As I got to read later, these kinds of contrasting experiences are a hallmark of ketamine sessions.
insights
One insight easiest to explain is about avoidance and how it works in my case. Before, I thought that avoidance was that thing when I stall some trivial things at work, but there's a decent chance the scale of my avoidance is way more global than that. Maybe this whole “work” thing is just one big act of avoidance. Maybe I put a wall of “work” between myself and things I actually ought to experience, and I hide behind this wall. Considering my world-class level in the discipline (avoidance, not work), the wall turned out to be thick and sturdy. And maybe I'm tired of it.

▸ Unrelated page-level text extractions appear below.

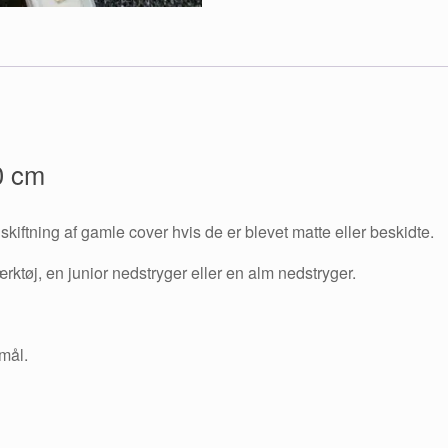
00 cm
dskiftning af gamle cover hvis de er blevet matte eller beskidte.
ktøj, en junior nedstryger eller en alm nedstryger.
mål.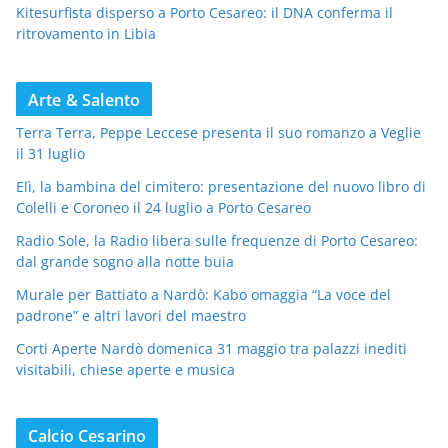
Kitesurfista disperso a Porto Cesareo: il DNA conferma il
ritrovamento in Libia
Arte & Salento
Terra Terra, Peppe Leccese presenta il suo romanzo a Veglie
il 31 luglio
Elì, la bambina del cimitero: presentazione del nuovo libro di
Colelli e Coroneo il 24 luglio a Porto Cesareo
Radio Sole, la Radio libera sulle frequenze di Porto Cesareo:
dal grande sogno alla notte buia
Murale per Battiato a Nardò: Kabo omaggia “La voce del
padrone” e altri lavori del maestro
Corti Aperte Nardò domenica 31 maggio tra palazzi inediti
visitabili, chiese aperte e musica
Calcio Cesarino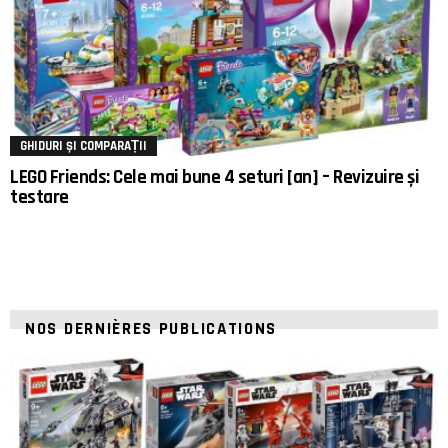
GHIDURI ȘI COMPARAȚII
LEGO Friends: Cele mai bune 4 seturi [an] – Revizuire și
testare
NOS DERNIÈRES PUBLICATIONS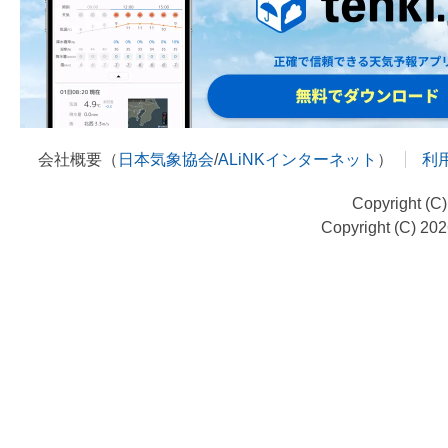
会社概要（
日本気象協会
/
ALiNKインターネット
）
利
Copyright (C
Copyright (C) 20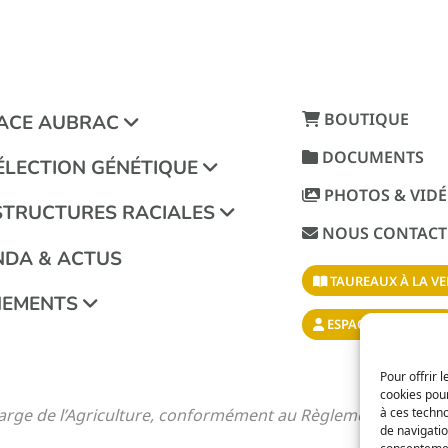
BOUTIQUE
RACE AUBRAC
DOCUMENTS
ÉLECTION GÉNÉTIQUE
PHOTOS & VID
STRUCTURES RACIALES
NOUS CONTACT
NDA & ACTUS
TAUREAUX À LA VE
NEMENTS
ESPACE ADHÉRENT
Pour offrir 
cookies pour
charge de l’Agriculture, conformément au Règlement Zoote
à ces techn
de navigatio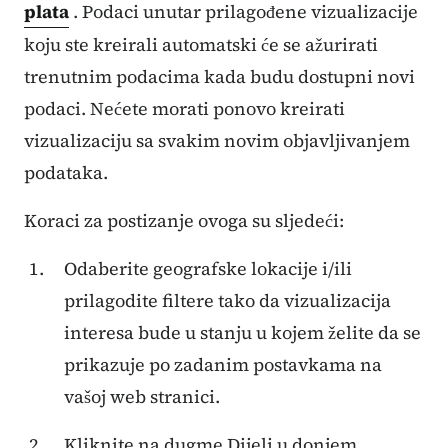
plata
. Podaci unutar prilagođene vizualizacije
koju ste kreirali automatski će se ažurirati
trenutnim podacima kada budu dostupni novi
podaci. Nećete morati ponovo kreirati
vizualizaciju sa svakim novim objavljivanjem
podataka.
Koraci za postizanje ovoga su sljedeći:
Odaberite geografske lokacije i/ili
prilagodite filtere tako da vizualizacija
interesa bude u stanju u kojem želite da se
prikazuje po zadanim postavkama na
vašoj web stranici.
Kliknite na dugme Dijeli u donjem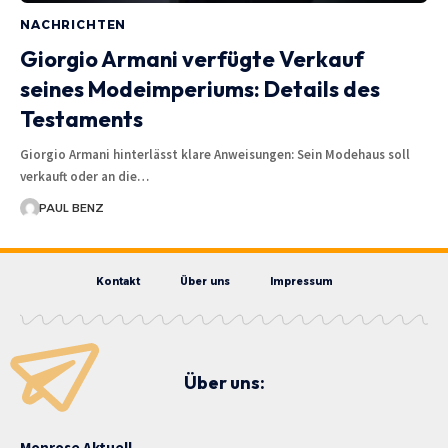
NACHRICHTEN
Giorgio Armani verfügte Verkauf
seines Modeimperiums: Details des
Testaments
Giorgio Armani hinterlässt klare Anweisungen: Sein Modehaus soll
verkauft oder an die…
PAUL BENZ
Kontakt
Über uns
Impressum
Über uns:
Monrose Aktuell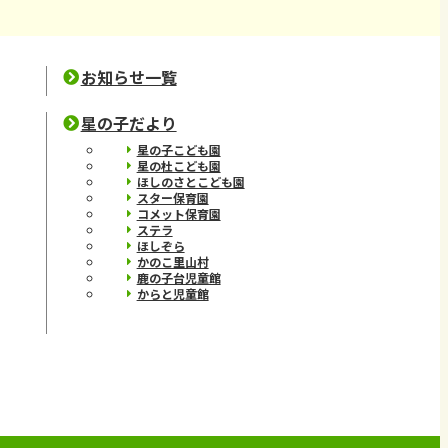
お知らせ一覧
星の子だより
星の子こども園
星の杜こども園
ほしのさとこども園
スター保育園
コメット保育園
ステラ
ほしぞら
かのこ里山村
鹿の子台児童館
からと児童館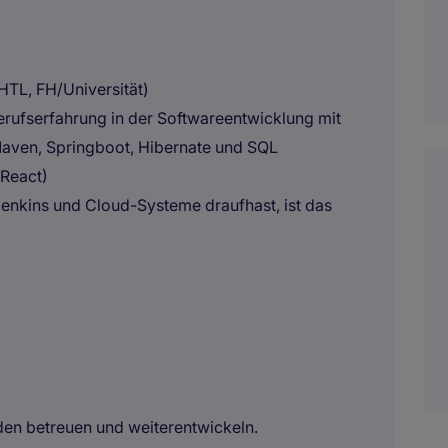
HTL, FH/Universität)
erufserfahrung in der Softwareentwicklung mit
Maven, Springboot, Hibernate und SQL
(React)
Jenkins und Cloud-Systeme draufhast, ist das
en betreuen und weiterentwickeln.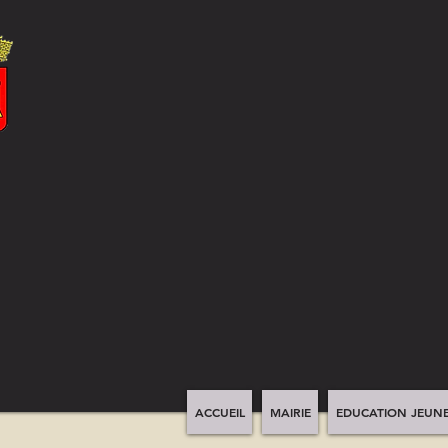
ACCUEIL
MAIRIE
EDUCATION JEUNE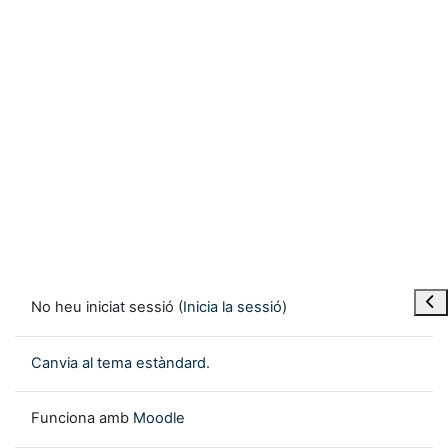
Obre
No heu iniciat sessió (
Inicia la sessió
)
Canvia al tema estàndard.
Funciona amb
Moodle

I also got some insight into the nature of creativity. The conventional image of creativity is that of an act of conjuring something out of nothing, more often than not, coupled with some struggle. But perhaps we can take another angle. The whole struggle is only about getting out of one's own way and not pestering oneself. Creativity is fracturing one pattern into another via a third one. You are the third pattern here. And the less insistent you are on turning a creative act into one of constipation, the higher the chance to come up with something decent in the end. That doesn't negate the usefulness of the act of editing. It's just these two should never co-occur. Like Rick Rubin taught us.
Psychologically speaking, the most valuable insight was about the way I can't live with my emotions. It's my reflex to dodge them, run through them, and not pay any attention. And not without reason: an unstable environment provokes reactive attitudes and not intentional actions. This thing harbors a significant potential to make my life better; unfortunately, that same thing will take some effort to utilize.
And most importantly, despite the disembodied way of the experience, I felt my presence as clearly as I have never felt it before. My conceptual model for the last few years was “objects all the way down.” There are no personalities, egos, or agents, these are all illusions, but there is a soulless process that just happens to happen. Sometimes it spirals into these fairy tales about the people who imagine they exist. I'm pretty much of the same opinion still. Though I now must submit, illusion or not, this first-person perspective I inhabit is a vital part of the faceless process, and unskillful attempts to negate it do not promise anything worth looking forward to.